Sans parler des nombreux équipements vidéo, puisque les images des films doivent défiler pour le chef d’orchestre et les musiciens pendant l’enregistrement, pour que l'interprétation soit synchrone avec tous les time-codes et signalétiques que cela implique. Du matériel que l’on n’a pas forcément dans d’autres sortes de studio.

C : Le son perçu dans la cabine d’enregistrement est remarquable…

M. L. : C’est vrai, la salle d’orchestre se prête très bien à l’exercice. Elle est très saine, tous les équilibres instrumentaux sont là. La profondeur, même si elle manque un peu de réverbération - le son est un peu mat - on n’est pas dans des pièces comme à Abbey Road ou Air Studio où il y a peut-être plus d’enveloppement. Mais en revanche, en cabine, du fait ce cet équilibrage à la source, cela permet un traitement propre qui s’adapte très bien, avec des réverbérations accordées à la salle de musique.

C. : La musique de films est-elle une vocation ?

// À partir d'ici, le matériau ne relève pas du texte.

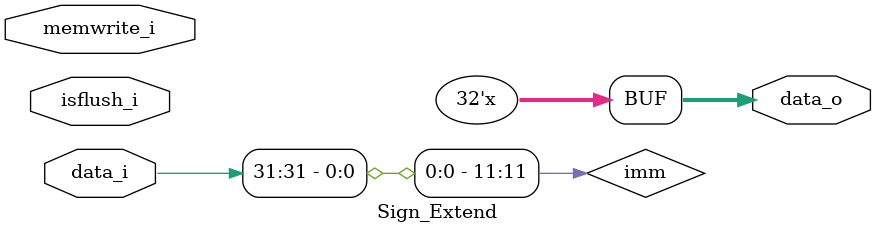
<source format=v>
module Sign_Extend
(
    data_i,
    memwrite_i,
    isflush_i,
    data_o
);

input [31:0] data_i;
input memwrite_i,isflush_i;
output [31:0] data_o;
reg [11:0] imm;
reg [31:0] data_o;
// assign imm = data_i[31:20];
// 	assign data_o = {{20{imm[11]}}, imm};
always @*
begin 
	if (memwrite_i) begin //SW
		imm <= {data_i[31:25], data_i[11:7]};
		data_o<= {{20{imm[11]}}, imm};
	end
	else if (isflush_i) begin
		// imm<= {data_i[31],data_i[7],data_i[30:25],data_i[11:8]};
		imm[11] <= data_i[31];
		imm[10] <= data_i[7];
		imm[9:4]<= data_i[30:25];
		imm[3:0] <= data_i[11:8];
		data_o<= {{20{imm[11]}}, imm};
	end
	else begin
		imm <= data_i[31:20];
		data_o<= {{20{imm[11]}}, imm};
	end
end 
endmodule

</source>
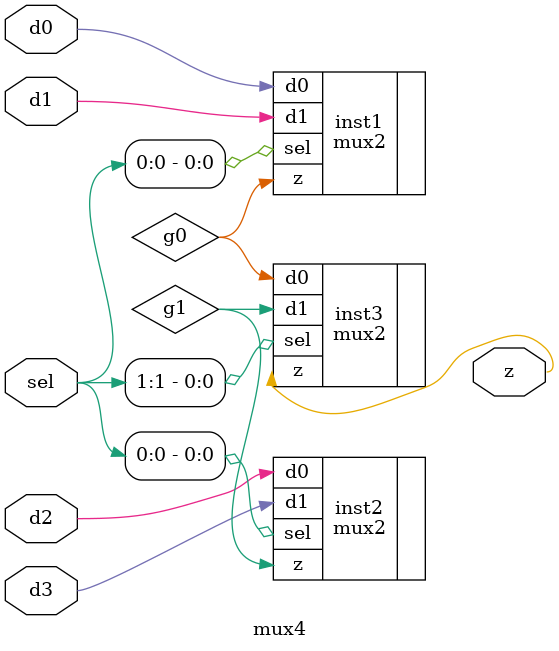
<source format=sv>
module mux4 (
    input logic d0,          // Data input 0
    input logic d1,          // Data input 1
    input logic d2,          // Data input 2
    input logic d3,          // Data input 3
    input logic [1:0] sel,   // Select input
    output logic z           // Output
);
logic g0,g1;
mux2 inst1(.d0(d0),.d1(d1),.sel(sel[0]),.z(g0));
mux2 inst2(.d0(d2),.d1(d3),.sel(sel[0]),.z(g1));
mux2 inst3(.d0(g0),.d1(g1),.sel(sel[1]),.z(z));

endmodule

</source>
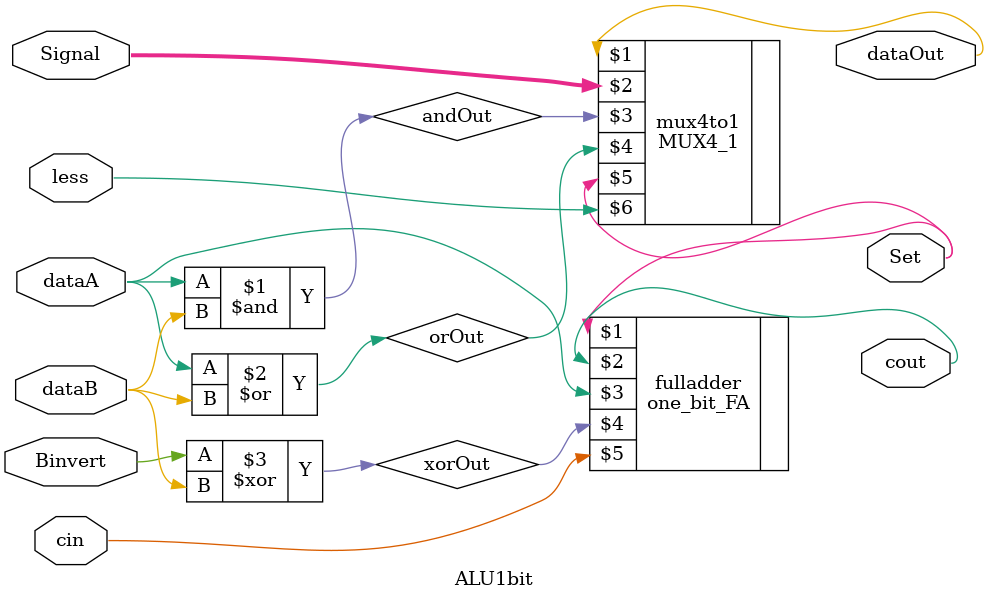
<source format=v>
module ALU1bit( dataOut, Set, cout, dataA, dataB, Binvert, cin, less, Signal );

/*
parameter AND = 6'b100100;
parameter OR  = 6'b100101;
parameter ADD = 6'b100000;
parameter SUB = 6'b100010;
parameter SLT = 6'b101010;

*/
    input dataA, dataB, Binvert, cin, less;
    input [5:0] Signal;
    output dataOut, Set, cout;
    
    wire cin;
    wire andOut, orOut, xorOut;
    
    //A and B
    and(andOut, dataA, dataB);
    //A or B 
    or(orOut, dataA, dataB);
    // Binvert xor B 
    xor(xorOut, Binvert, dataB);
    // add sub slt
    one_bit_FA fulladder(Set, cout, dataA, xorOut, cin);
    MUX4_1 mux4to1(dataOut, Signal, andOut, orOut, Set, less);
    
endmodule
</source>
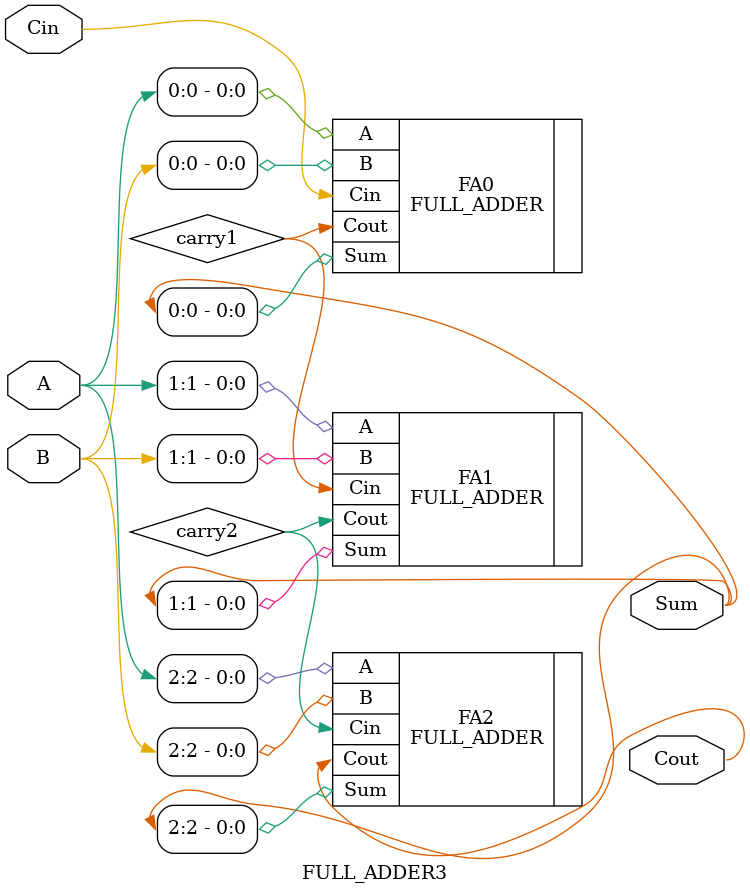
<source format=v>
module FULL_ADDER3(
    input [2:0] A,
    input [2:0] B,
    input Cin,
    output [2:0] Sum,
    output Cout
);
    wire carry1, carry2;

    // First Full Adder (bit 0)
    FULL_ADDER FA0 (
        .A(A[0]),
        .B(B[0]),
        .Cin(Cin),
        .Sum(Sum[0]),
        .Cout(carry1)
    );

    // Second Full Adder (bit 1)
    FULL_ADDER FA1 (
        .A(A[1]),
        .B(B[1]),
        .Cin(carry1),
        .Sum(Sum[1]),
        .Cout(carry2)
    );

    // Third Full Adder (bit 2)
    FULL_ADDER FA2 (
        .A(A[2]),
        .B(B[2]),
        .Cin(carry2),
        .Sum(Sum[2]),
        .Cout(Cout)
    );
endmodule

</source>
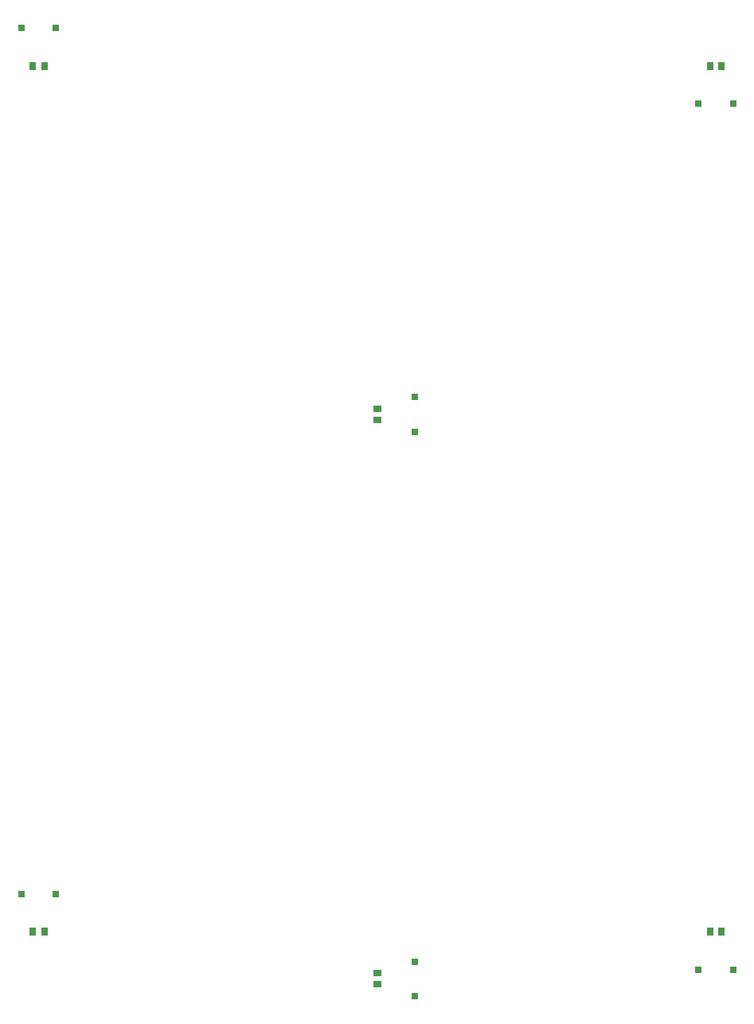
<source format=gbp>
G04*
G04 #@! TF.GenerationSoftware,Altium Limited,CircuitStudio,1.5.2 (30)*
G04*
G04 Layer_Color=16770453*
%FSLAX25Y25*%
%MOIN*%
G70*
G01*
G75*
%ADD38R,0.02756X0.03150*%
%ADD39R,0.02756X0.03347*%
%ADD40R,0.03150X0.02756*%
%ADD41R,0.03347X0.02756*%
D38*
X902165Y570768D02*
D03*
X916732D02*
D03*
X633268Y602461D02*
D03*
X618701D02*
D03*
X902165Y932972D02*
D03*
X916732D02*
D03*
X633268Y964665D02*
D03*
X618701D02*
D03*
D39*
X907087Y586614D02*
D03*
X911811D02*
D03*
X628346D02*
D03*
X623622D02*
D03*
X907087Y948819D02*
D03*
X911811D02*
D03*
X628346D02*
D03*
X623622D02*
D03*
D40*
X783563Y559646D02*
D03*
Y574213D02*
D03*
Y795866D02*
D03*
Y810433D02*
D03*
D41*
X767717Y564567D02*
D03*
Y569291D02*
D03*
Y800787D02*
D03*
Y805512D02*
D03*
M02*

</source>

M. L. : Je ne me suis jamais dit que j’allais composer pour le cinéma. J’ai toujours voulu composer, et pas forcément spécifiquement pour l’image. Mais ce que j’aime, c’est avoir une inspiration, un élan extérieur qui donne des idées. Cela peut être un texte, une pièce de théâtre, un scénario… donc, un film peut provoquer cette inspiration. Ecrivant maintenant depuis quelques années pour le cinéma, j’adore cela, car on découvre une histoire, des images, et on part dans des univers totalement différents en fonction des films, tout en essayant d’y apporter sa touche personnelle.
Les contrebasses de l'Orchesttre national d'Ile-de-France
 (Jacky Bornet / Culturebox)
Ce que j’aime, c’est raconter une histoire avec la musique. Et c’est particulièrement le cas dans "Minuscule", puisqu’il n’y a pas de dialogues, la narration passe pour beaucoup par la musique. Elle est omniprésente, on doit raconter quelque chose. Plus que dans certains films, où on ponctue, où on appuie un peu l’émotion. Dans "Minuscule", j’ai des plages musicales très longues, ce qui me permet de développer des compositions complexes, plus qu’ailleurs, notamment dans les comédies que j’ai pu faire, où on nous demande de faire des virgules de quelques secondes, ou des choses plus resserrées. C’est un autre exercice, intéressant aussi, mais c’est autre chose.